菜单
文档面包屑箭头 Beyla面包屑箭头 Cilium 兼容性
Grafana Cloud

Cilium 兼容性

Cilium 是一个开源的云原生解决方案,用于提供、保护和观测工作负载之间的网络连接。在某些情况下,Cilium 使用的 eBPF 程序可能与 Beyla 使用的 eBPF 程序冲突,并导致问题。

Beyla 和 Cilium 使用 eBPF 流量控制分类器程序,即 BPF_PROG_TYPE_SCHED_CLS。这些程序附加到内核网络栈的 ingress 和 egress 数据路径。它们共同形成一个数据包过滤器链。每个数据包过滤器都可以检查数据包的内容并执行操作,例如重定向或丢弃数据包。

Beyla 程序从不中断数据包的流向,但 Cilium 会在其操作中改变数据包的流向。如果 Cilium 在 Beyla 之前处理数据包,可能会影响 Beyla 处理数据包的能力。

附加模式

Beyla 使用 Linux 内核中的 Traffic Control eXpress (TCX) API 或 Netlink 接口来附加流量控制 (TC) 程序。

TCX API 自内核版本 6.6 起可用,是附加 TC 程序的首选方法。它提供了一种链表机制,可以将程序附加到头部、中部或尾部。Beyla 和 Cilium 会自动检测内核是否支持 TCX,并默认使用它。

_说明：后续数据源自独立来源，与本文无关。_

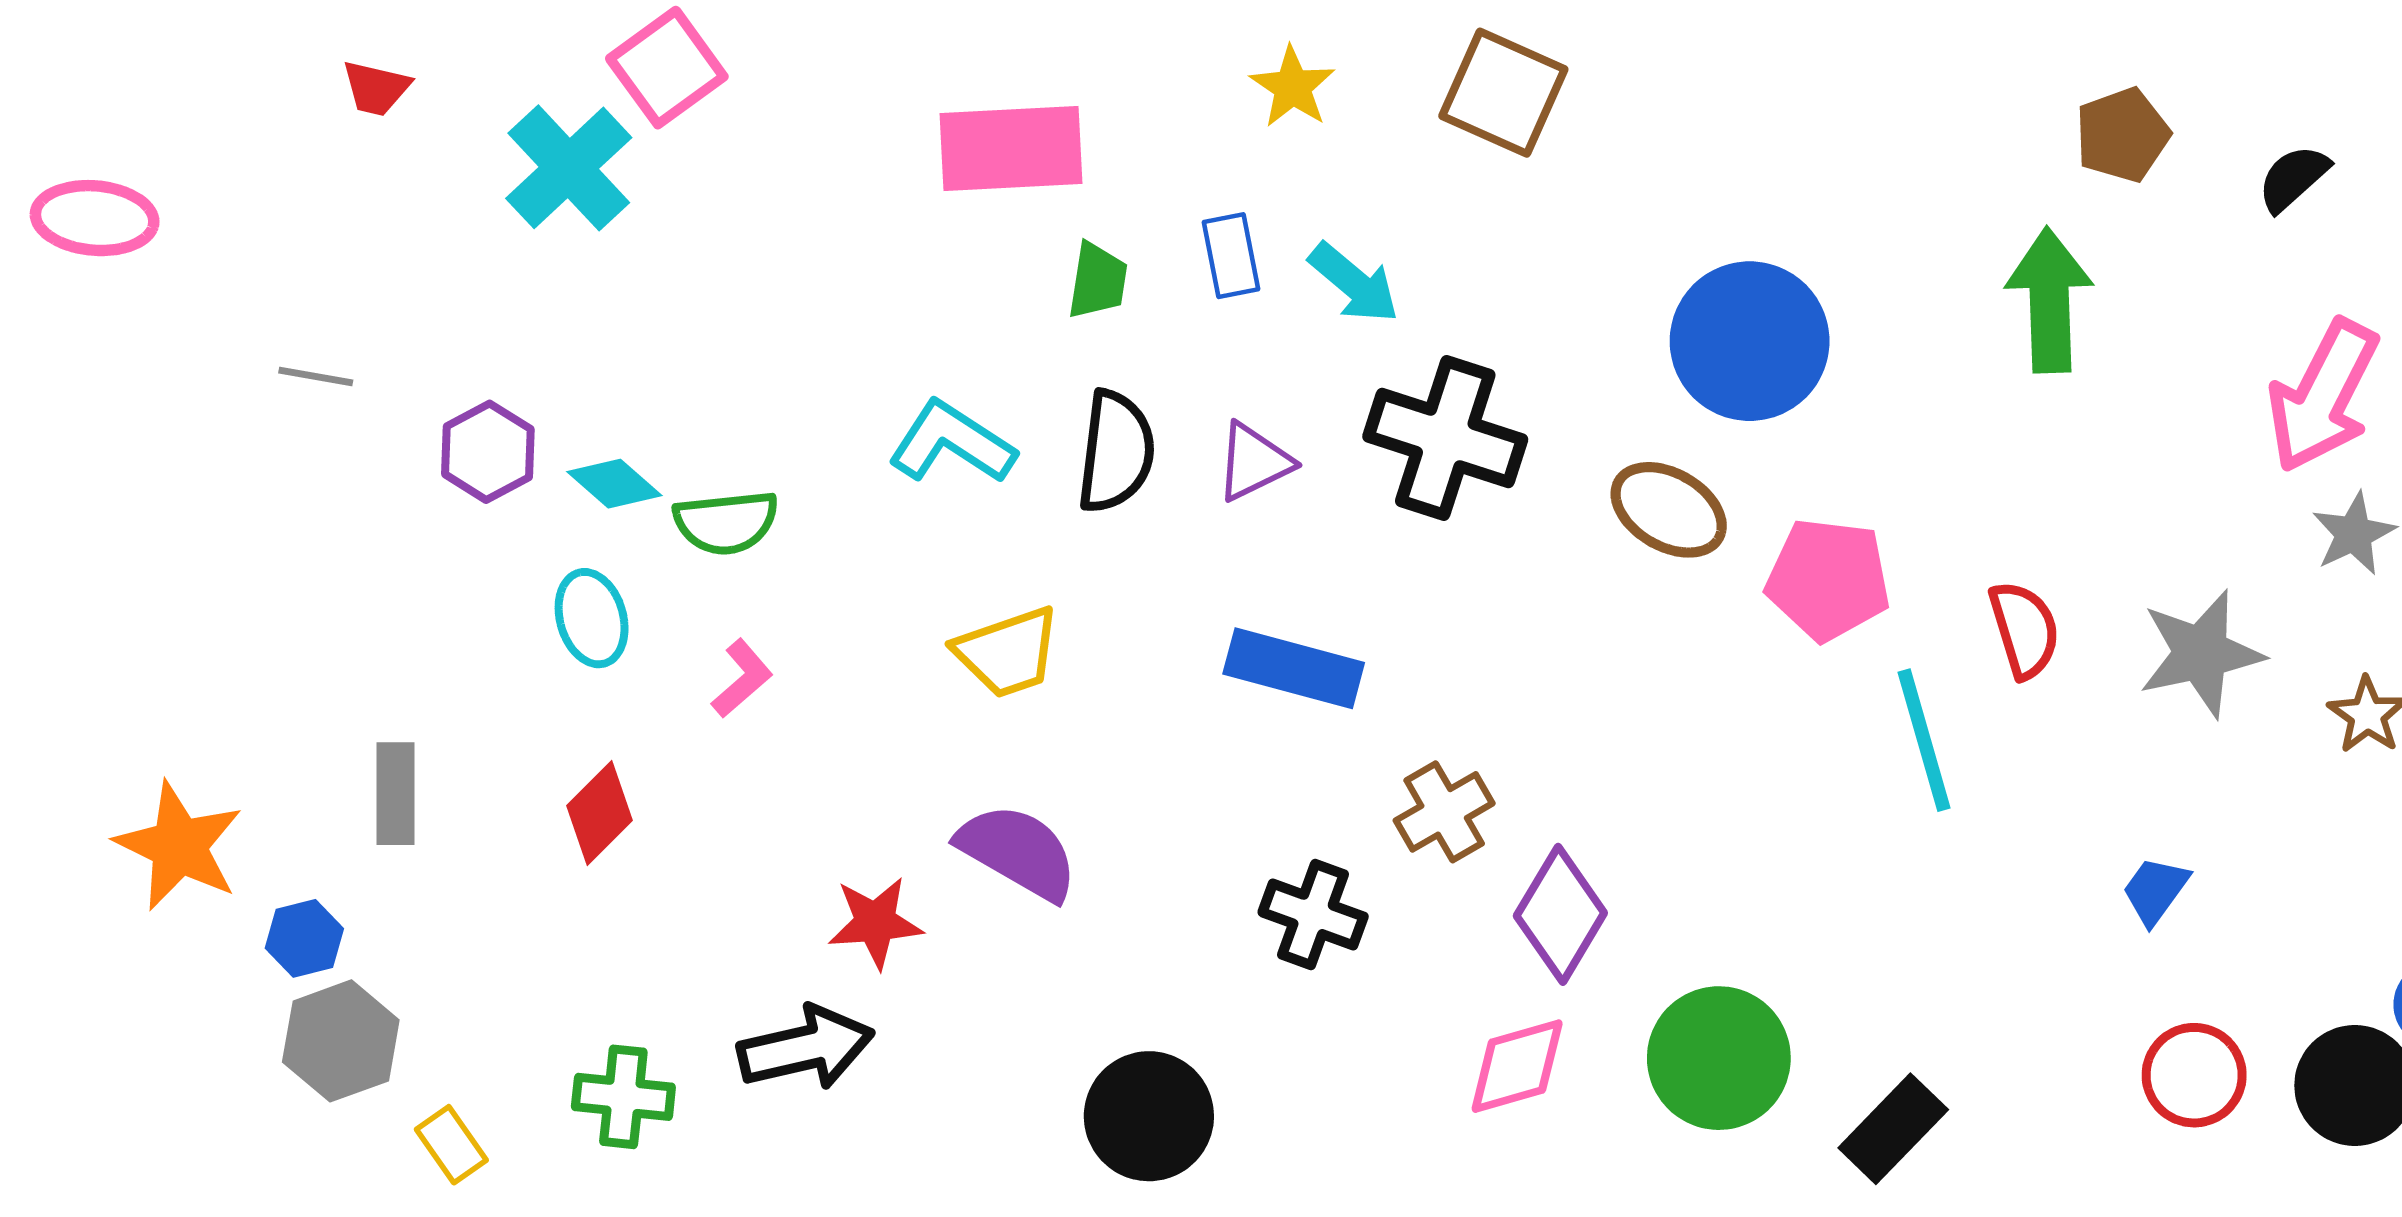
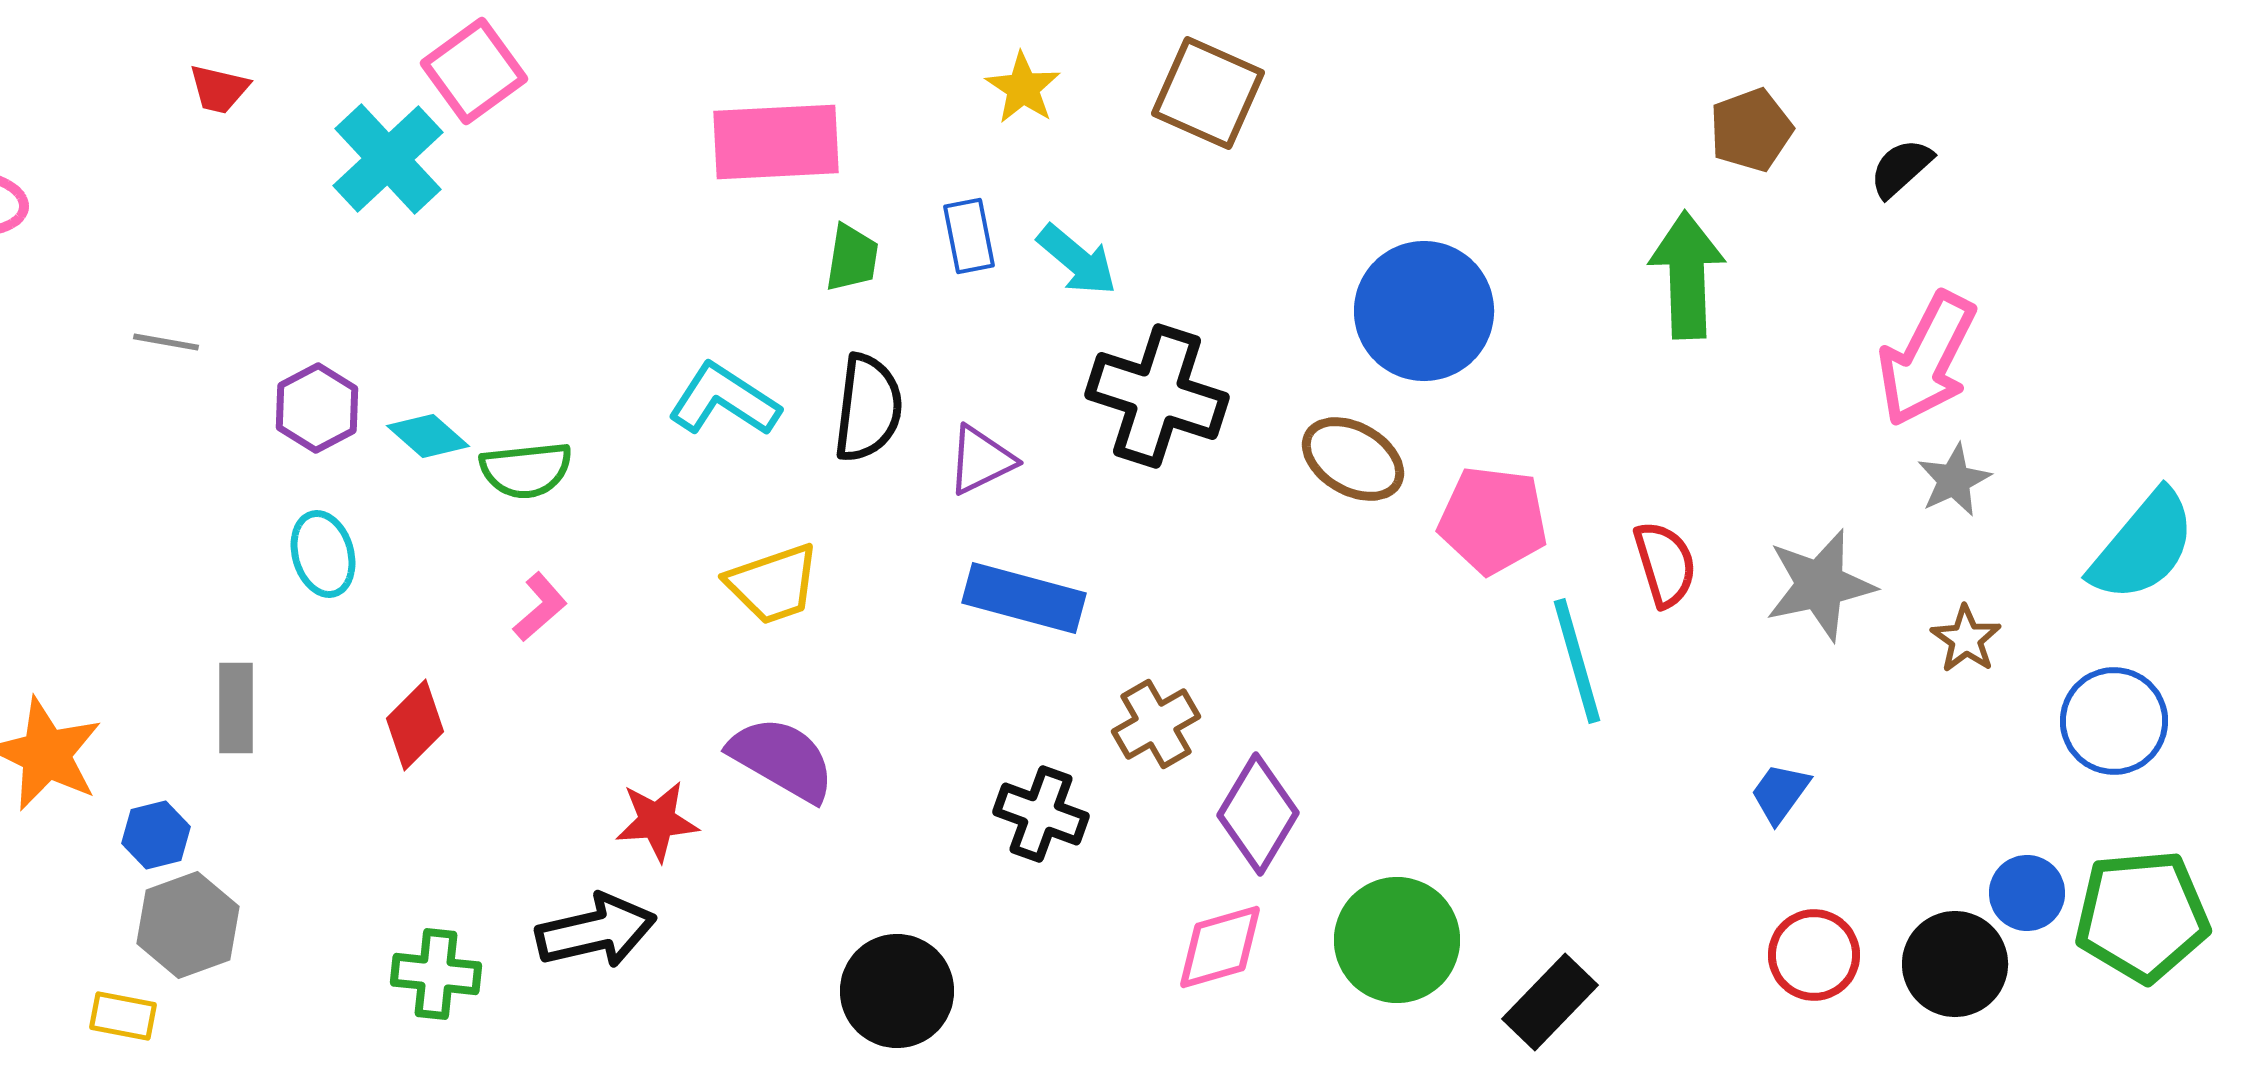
purple triangle: (1254, 462) -> (981, 460), moved
cyan ellipse: (592, 618) -> (323, 554), moved
yellow rectangle: (451, 1145) -> (123, 1016), moved, turned -44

当 Beyla 和 Cilium 都使用 TCX 时,它们不会相互干扰。Beyla 将其 eBPF 程序附加到列表的头部,Cilium 附加到尾部。TCX 是在可能的情况下首选的操作模式。

传统的 Netlink 接口依赖于 clsactqdiscs 和 BPF TC 过滤器来将 eBPF 程序附加到网络接口。内核按照优先级顺序执行过滤器,数字越小优先级越高,1 是最高优先级。

当 TCX 不可用时,Beyla 和 Cilium 都使用 Netlink 接口安装 eBPF 程序。如果 Beyla 检测到 Cilium 运行优先级为 1 的程序,Beyla 将退出并显示错误。您可以通过将 Cilium 配置为使用大于 1 的优先级来解决此错误。

如果 Beyla 配置为使用 Netlink 附加并且检测到 Cilium 使用 TCX,它也会拒绝运行。

您可以通过 bpf-filter-priority 配置选项配置 Cilium Netlink 程序的优先级

shell
cilium config set bpf-filter-priority 2

这确保了 Beyla 程序总是在 Cilium 程序之前运行。

在内核同时使用 TCX 和 Netlink 附加的场景中,TCX 程序会在通过 Netlink 接口附加的程序之前运行。

Beyla 附加模式配置

请参考配置文档,使用 BEYLA_BPF_TC_BACKEND 配置选项配置 Beyla TC 附加模式。

您可以通过 Cilium 的 enable-tcx 布尔配置选项配置 Cilium,更多信息请参考Cilium 文档

shell
cilium config set enable-tcx (true|false)

Beyla 和 Cilium 演示

以下示例演示了 Beyla 和 Cilium 在 Kubernetes 环境中协同工作以传播链路追踪上下文。

安装 Cilium

按照Cilium 文档中的说明,将 Cilium 安装到 kind 托管的 Kubernetes 容器中。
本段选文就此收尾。